## TASK DESCRIPTION
Without the pictures, can you quote each line below exactly?
# start of RECORDS TO PROCESS
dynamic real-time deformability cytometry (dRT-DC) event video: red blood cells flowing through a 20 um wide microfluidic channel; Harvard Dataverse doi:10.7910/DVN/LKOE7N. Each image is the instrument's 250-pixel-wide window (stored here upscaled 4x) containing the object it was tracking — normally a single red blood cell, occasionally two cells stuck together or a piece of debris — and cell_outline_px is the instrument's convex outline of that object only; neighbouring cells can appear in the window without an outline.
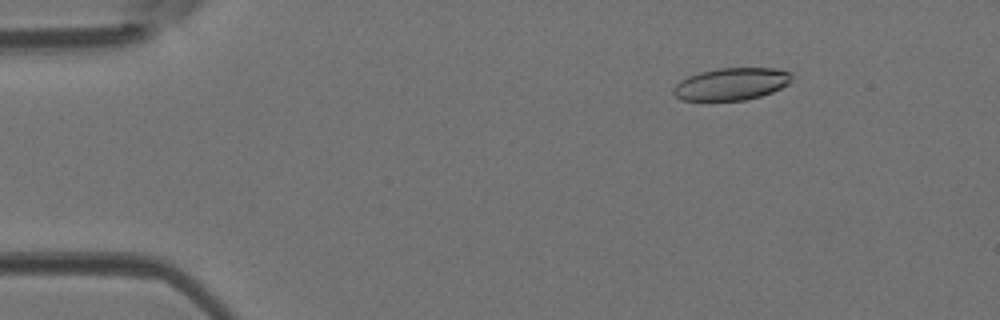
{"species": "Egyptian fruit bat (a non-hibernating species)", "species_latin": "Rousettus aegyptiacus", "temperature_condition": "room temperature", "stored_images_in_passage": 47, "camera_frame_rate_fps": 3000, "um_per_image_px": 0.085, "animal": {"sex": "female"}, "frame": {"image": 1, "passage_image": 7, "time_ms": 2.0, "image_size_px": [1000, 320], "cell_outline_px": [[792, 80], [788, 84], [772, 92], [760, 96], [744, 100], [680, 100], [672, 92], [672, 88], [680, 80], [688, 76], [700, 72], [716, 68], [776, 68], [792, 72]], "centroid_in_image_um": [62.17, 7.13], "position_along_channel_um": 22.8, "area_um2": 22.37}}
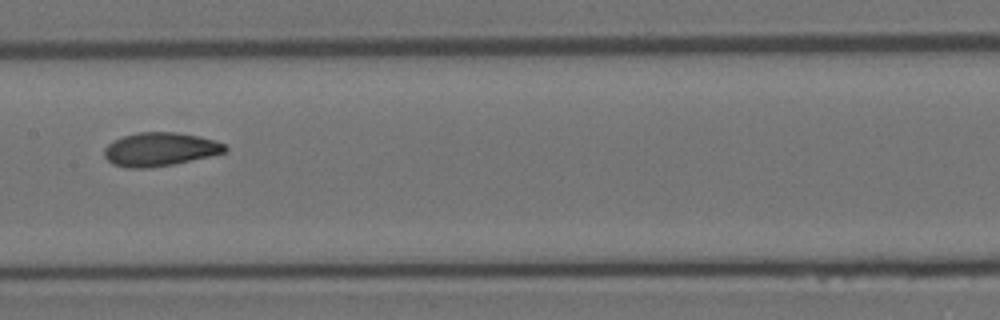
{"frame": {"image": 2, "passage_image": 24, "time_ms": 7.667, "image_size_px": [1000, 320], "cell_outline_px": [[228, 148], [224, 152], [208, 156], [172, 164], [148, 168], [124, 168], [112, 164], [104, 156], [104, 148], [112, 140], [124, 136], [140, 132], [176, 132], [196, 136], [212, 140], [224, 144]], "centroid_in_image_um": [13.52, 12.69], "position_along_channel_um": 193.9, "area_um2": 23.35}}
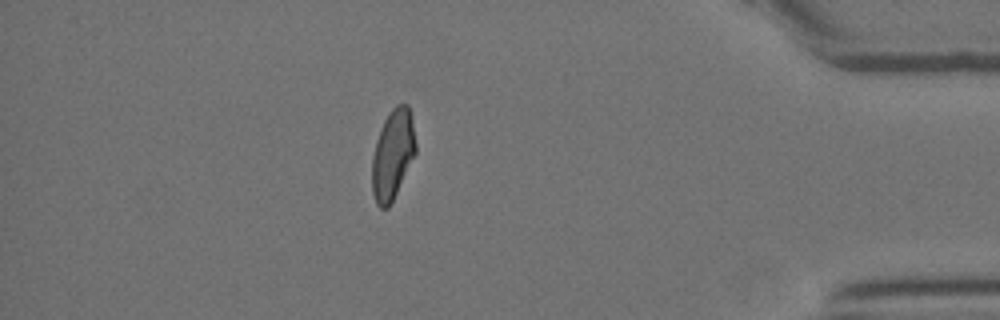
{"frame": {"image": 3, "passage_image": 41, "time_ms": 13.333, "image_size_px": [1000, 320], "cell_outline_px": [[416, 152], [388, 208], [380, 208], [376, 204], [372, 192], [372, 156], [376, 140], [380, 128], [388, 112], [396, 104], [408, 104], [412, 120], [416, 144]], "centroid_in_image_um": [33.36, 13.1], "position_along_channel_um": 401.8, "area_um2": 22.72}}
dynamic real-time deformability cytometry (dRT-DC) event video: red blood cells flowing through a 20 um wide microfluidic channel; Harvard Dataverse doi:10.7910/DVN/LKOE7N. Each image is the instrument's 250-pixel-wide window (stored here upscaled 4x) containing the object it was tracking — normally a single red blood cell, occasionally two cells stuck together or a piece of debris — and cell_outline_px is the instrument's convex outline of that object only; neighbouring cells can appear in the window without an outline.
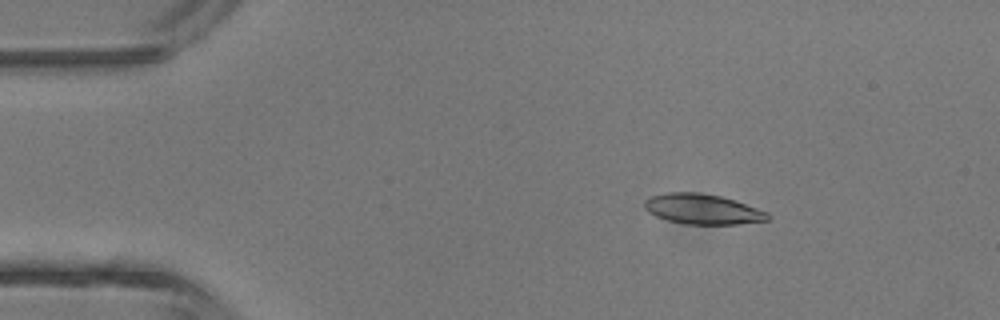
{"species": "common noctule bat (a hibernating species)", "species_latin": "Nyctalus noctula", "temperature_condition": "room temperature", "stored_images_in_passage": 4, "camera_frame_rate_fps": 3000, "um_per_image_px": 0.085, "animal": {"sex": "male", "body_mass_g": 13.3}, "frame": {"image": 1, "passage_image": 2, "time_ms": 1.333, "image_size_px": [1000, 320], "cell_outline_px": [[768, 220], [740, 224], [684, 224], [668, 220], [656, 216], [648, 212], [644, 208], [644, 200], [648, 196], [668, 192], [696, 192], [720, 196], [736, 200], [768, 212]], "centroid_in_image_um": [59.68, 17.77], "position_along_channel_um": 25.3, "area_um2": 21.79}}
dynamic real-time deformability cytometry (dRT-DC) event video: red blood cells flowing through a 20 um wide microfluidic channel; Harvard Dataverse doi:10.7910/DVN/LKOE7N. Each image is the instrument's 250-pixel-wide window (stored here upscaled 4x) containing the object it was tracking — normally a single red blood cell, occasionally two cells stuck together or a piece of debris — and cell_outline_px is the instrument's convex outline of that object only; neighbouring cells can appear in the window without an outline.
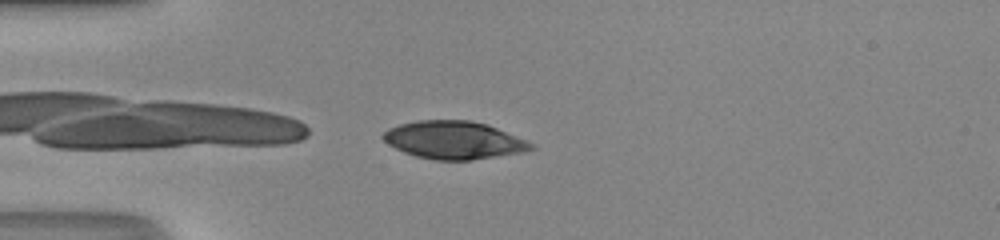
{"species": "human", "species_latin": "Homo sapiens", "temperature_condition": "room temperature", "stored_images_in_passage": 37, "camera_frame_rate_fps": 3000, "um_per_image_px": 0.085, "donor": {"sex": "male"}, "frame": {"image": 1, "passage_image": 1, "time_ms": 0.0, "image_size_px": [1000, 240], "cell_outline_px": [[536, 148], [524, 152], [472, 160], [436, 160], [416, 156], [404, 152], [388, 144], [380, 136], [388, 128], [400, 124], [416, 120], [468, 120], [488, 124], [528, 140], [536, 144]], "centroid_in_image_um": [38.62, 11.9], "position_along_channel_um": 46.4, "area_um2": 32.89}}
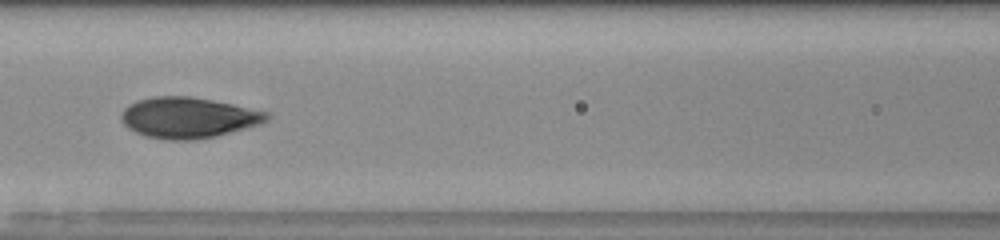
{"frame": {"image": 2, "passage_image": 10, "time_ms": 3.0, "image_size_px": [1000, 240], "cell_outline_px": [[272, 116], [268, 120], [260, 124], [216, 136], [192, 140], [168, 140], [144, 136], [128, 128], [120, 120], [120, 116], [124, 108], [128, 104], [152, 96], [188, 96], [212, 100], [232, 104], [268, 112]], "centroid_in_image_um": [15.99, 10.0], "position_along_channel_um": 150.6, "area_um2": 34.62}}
# end of RECORDS TO PROCESS
## WRITTEN ANSWER
dynamic real-time deformability cytometry (dRT-DC) event video: red blood cells flowing through a 20 um wide microfluidic channel; Harvard Dataverse doi:10.7910/DVN/LKOE7N. Each image is the instrument's 250-pixel-wide window (stored here upscaled 4x) containing the object it was tracking — normally a single red blood cell, occasionally two cells stuck together or a piece of debris — and cell_outline_px is the instrument's convex outline of that object only; neighbouring cells can appear in the window without an outline.
{"species": "Egyptian fruit bat (a non-hibernating species)", "species_latin": "Rousettus aegyptiacus", "temperature_condition": "room temperature", "stored_images_in_passage": 47, "camera_frame_rate_fps": 3000, "um_per_image_px": 0.085, "animal": {"sex": "female"}, "frame": {"image": 1, "passage_image": 7, "time_ms": 2.0, "image_size_px": [1000, 320], "cell_outline_px": [[792, 80], [788, 84], [772, 92], [760, 96], [744, 100], [680, 100], [672, 92], [672, 88], [680, 80], [688, 76], [700, 72], [716, 68], [776, 68], [792, 72]], "centroid_in_image_um": [62.17, 7.13], "position_along_channel_um": 22.8, "area_um2": 22.37}}
{"frame": {"image": 2, "passage_image": 24, "time_ms": 7.667, "image_size_px": [1000, 320], "cell_outline_px": [[228, 148], [224, 152], [208, 156], [172, 164], [148, 168], [124, 168], [112, 164], [104, 156], [104, 148], [112, 140], [124, 136], [140, 132], [176, 132], [196, 136], [212, 140], [224, 144]], "centroid_in_image_um": [13.52, 12.69], "position_along_channel_um": 193.9, "area_um2": 23.35}}
{"frame": {"image": 3, "passage_image": 41, "time_ms": 13.333, "image_size_px": [1000, 320], "cell_outline_px": [[416, 152], [388, 208], [380, 208], [376, 204], [372, 192], [372, 156], [376, 140], [380, 128], [388, 112], [396, 104], [408, 104], [412, 120], [416, 144]], "centroid_in_image_um": [33.36, 13.1], "position_along_channel_um": 401.8, "area_um2": 22.72}}
dynamic real-time deformability cytometry (dRT-DC) event video: red blood cells flowing through a 20 um wide microfluidic channel; Harvard Dataverse doi:10.7910/DVN/LKOE7N. Each image is the instrument's 250-pixel-wide window (stored here upscaled 4x) containing the object it was tracking — normally a single red blood cell, occasionally two cells stuck together or a piece of debris — and cell_outline_px is the instrument's convex outline of that object only; neighbouring cells can appear in the window without an outline.
{"species": "common noctule bat (a hibernating species)", "species_latin": "Nyctalus noctula", "temperature_condition": "room temperature", "stored_images_in_passage": 4, "camera_frame_rate_fps": 3000, "um_per_image_px": 0.085, "animal": {"sex": "male", "body_mass_g": 13.3}, "frame": {"image": 1, "passage_image": 2, "time_ms": 1.333, "image_size_px": [1000, 320], "cell_outline_px": [[768, 220], [740, 224], [684, 224], [668, 220], [656, 216], [648, 212], [644, 208], [644, 200], [648, 196], [668, 192], [696, 192], [720, 196], [736, 200], [768, 212]], "centroid_in_image_um": [59.68, 17.77], "position_along_channel_um": 25.3, "area_um2": 21.79}}
dynamic real-time deformability cytometry (dRT-DC) event video: red blood cells flowing through a 20 um wide microfluidic channel; Harvard Dataverse doi:10.7910/DVN/LKOE7N. Each image is the instrument's 250-pixel-wide window (stored here upscaled 4x) containing the object it was tracking — normally a single red blood cell, occasionally two cells stuck together or a piece of debris — and cell_outline_px is the instrument's convex outline of that object only; neighbouring cells can appear in the window without an outline.
{"species": "human", "species_latin": "Homo sapiens", "temperature_condition": "room temperature", "stored_images_in_passage": 37, "camera_frame_rate_fps": 3000, "um_per_image_px": 0.085, "donor": {"sex": "male"}, "frame": {"image": 1, "passage_image": 1, "time_ms": 0.0, "image_size_px": [1000, 240], "cell_outline_px": [[536, 148], [524, 152], [472, 160], [436, 160], [416, 156], [404, 152], [388, 144], [380, 136], [388, 128], [400, 124], [416, 120], [468, 120], [488, 124], [528, 140], [536, 144]], "centroid_in_image_um": [38.62, 11.9], "position_along_channel_um": 46.4, "area_um2": 32.89}}
{"frame": {"image": 2, "passage_image": 10, "time_ms": 3.0, "image_size_px": [1000, 240], "cell_outline_px": [[272, 116], [268, 120], [260, 124], [216, 136], [192, 140], [168, 140], [144, 136], [128, 128], [120, 120], [120, 116], [124, 108], [128, 104], [152, 96], [188, 96], [212, 100], [232, 104], [268, 112]], "centroid_in_image_um": [15.99, 10.0], "position_along_channel_um": 150.6, "area_um2": 34.62}}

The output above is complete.